In the next track, “Underneath,” Adam has written what could end up being the most breathtaking song of his career. Dark, emotional and atmospheric; it is a lyrical and sonic masterpiece in every way. (“Strip away the flesh and bone, look beyond the lies you’ve known, everybody wants to talk about a freak, no one wants to dig that deep, let me take you underneath…”) Imagine that Richard Marx wrote a confessional song about his dark side in the vein of Madonna’s “Ray of Light” album – then imagine it modern. One of the most haunting and beautiful songs, ever. Period.
Adam ventures into territory a step closer to that on his debut album “For Your Entertainment” in the next song: “Chokehold.” It’s a step back toward a more pop-rock vibe but with very pop-forward production securing a cohesive fit with the other tracks from this era. It’s doesn’t stand out as a potential single, but does separate itself from the pack for being different and is a great song nonetheless.

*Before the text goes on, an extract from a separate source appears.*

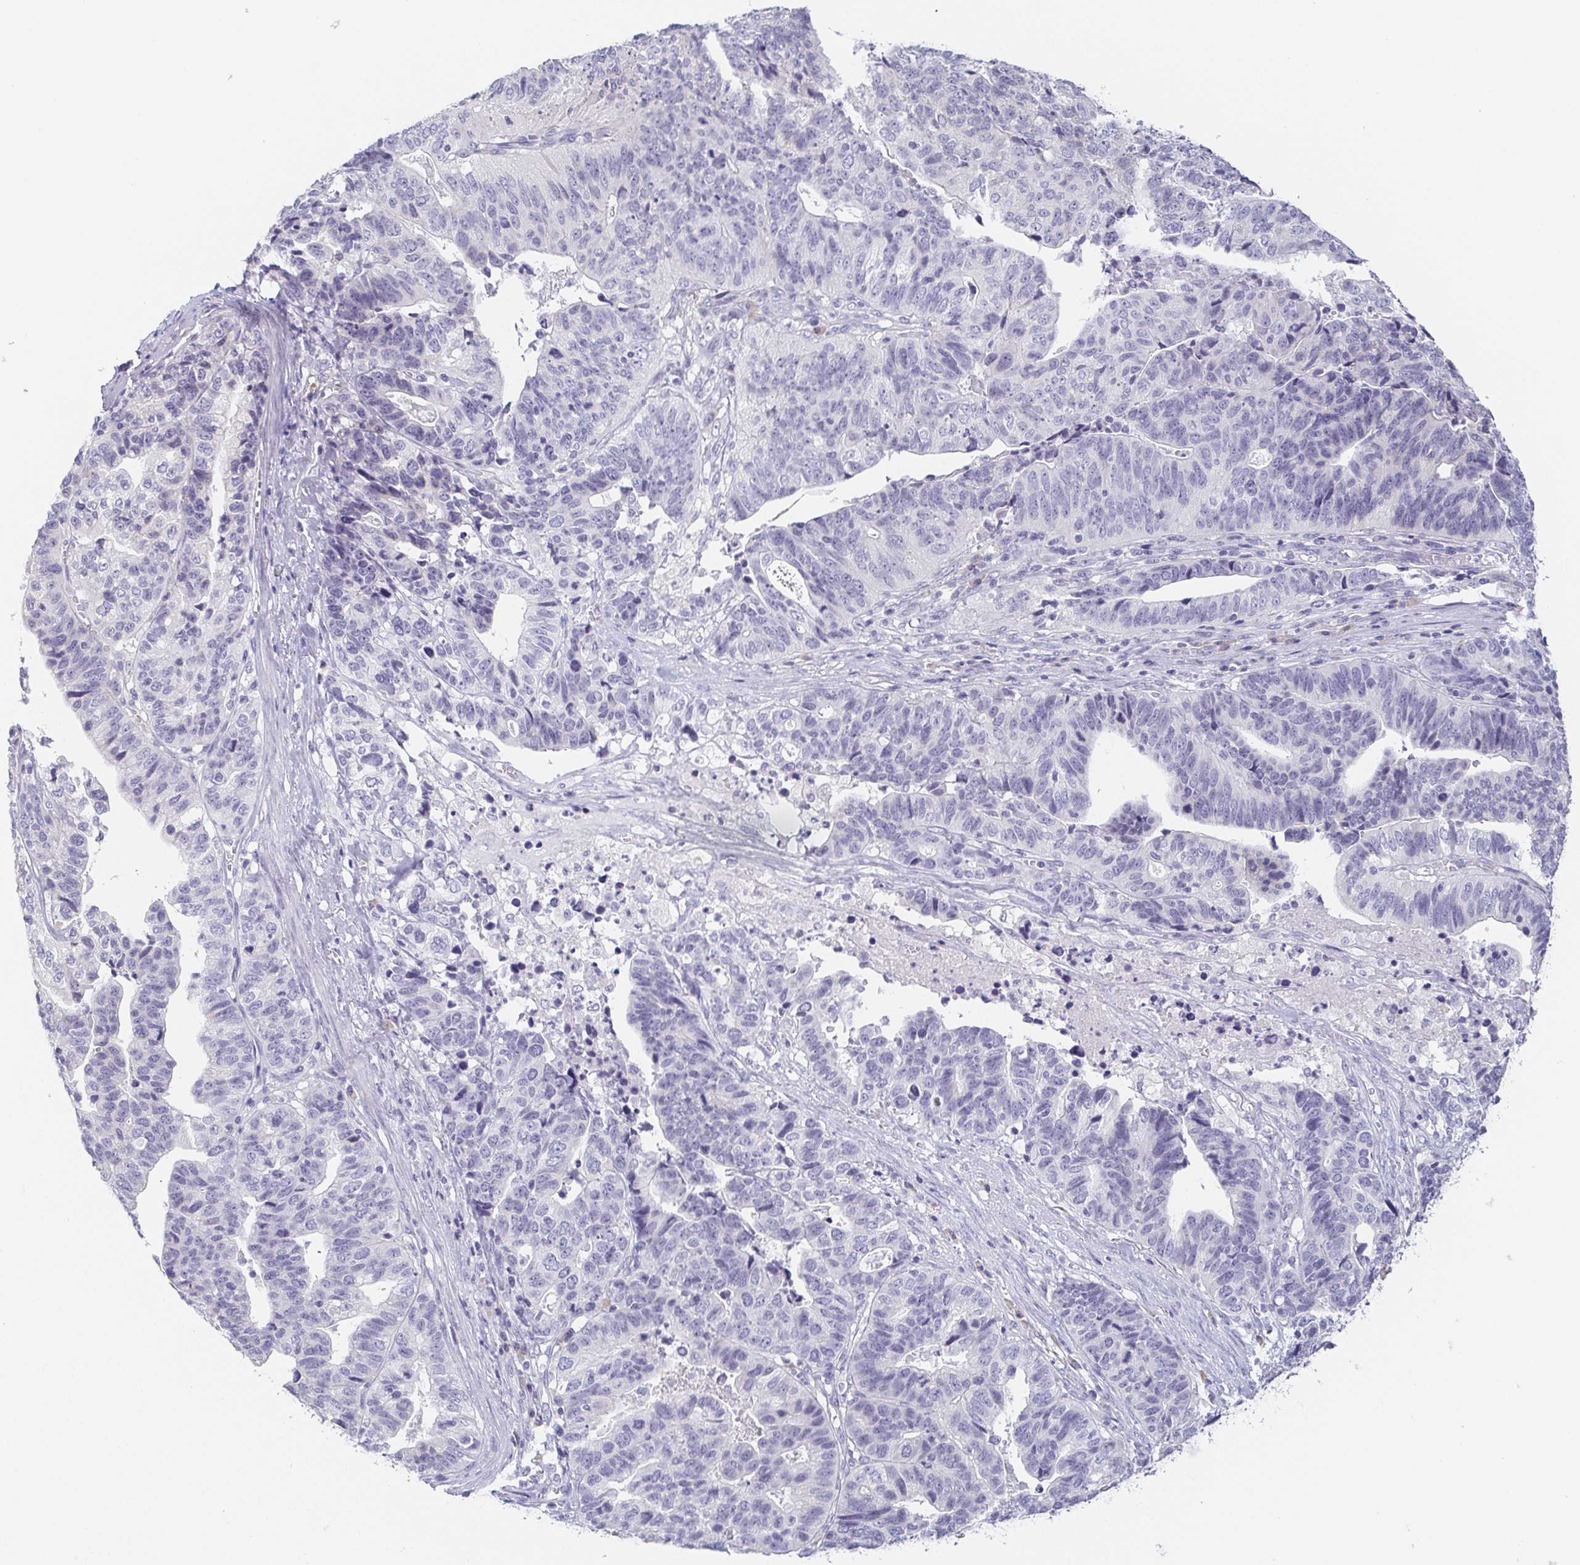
{"staining": {"intensity": "negative", "quantity": "none", "location": "none"}, "tissue": "stomach cancer", "cell_type": "Tumor cells", "image_type": "cancer", "snomed": [{"axis": "morphology", "description": "Adenocarcinoma, NOS"}, {"axis": "topography", "description": "Stomach, upper"}], "caption": "IHC photomicrograph of stomach cancer (adenocarcinoma) stained for a protein (brown), which demonstrates no positivity in tumor cells.", "gene": "PRR27", "patient": {"sex": "female", "age": 67}}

“Outlaws of Love” has been making the rounds for a while in live performances. The good news is that the recorded version of this anthem for “misfit” lovers is just as satisfying. This track should ring especially true to the LGBT community, particularly in this time with the fight for marriage equality in the U.S. Lambert cries out: “They say we’ll rot in hell, but I don’t think we will, they’ve branded us enough Outlaws of Love…” Heartbreakingly beautiful, this song concludes the standard edition of the album.
On first deluxe editon bonus track: “Runnin“, Lambert sings in his rarely featured low register over a strong, almost industrial beat. The build in the vocal melody on the chorus is phenomenal as Adam moves from lower to upper registers from line to line. The song builds overwhelmingly in intensity and has a certain triumph about it and has become an unexpected favorite. I would have included this track in the standard edition and made “Kickin’ In” a bonus track. My only complaint is the way the track ends in a flurry of blips and feedback. So very abrupt!
“Take Back” wins the award for the least interesting track on the deluxe version of the album, which is probably why it was a bonus track. It’s a perfectly good song, but among the gems this album holds it comes off as the most ordinary and even production-wise, feels like the odd man out. It sounds like it could easily have fit on Pink’s last two albums.
We close with the gorgeous electronic lullaby that is “Nirvana“, where Lambert sings “We can escape.. to a higher plane.. in Nirvana.. stay where the dreamers lay” over a rippling beat. The synths, the bassline and the flawless vocal harmonies are enough to send me to another plane of consciousness. The track contains echoes of pop singer Darren Hayes, but is distinctly Adam. If Lambert was “Tresspassing” when this journey began, I think it’s safe to say that he’s feeling a lot more welcome here.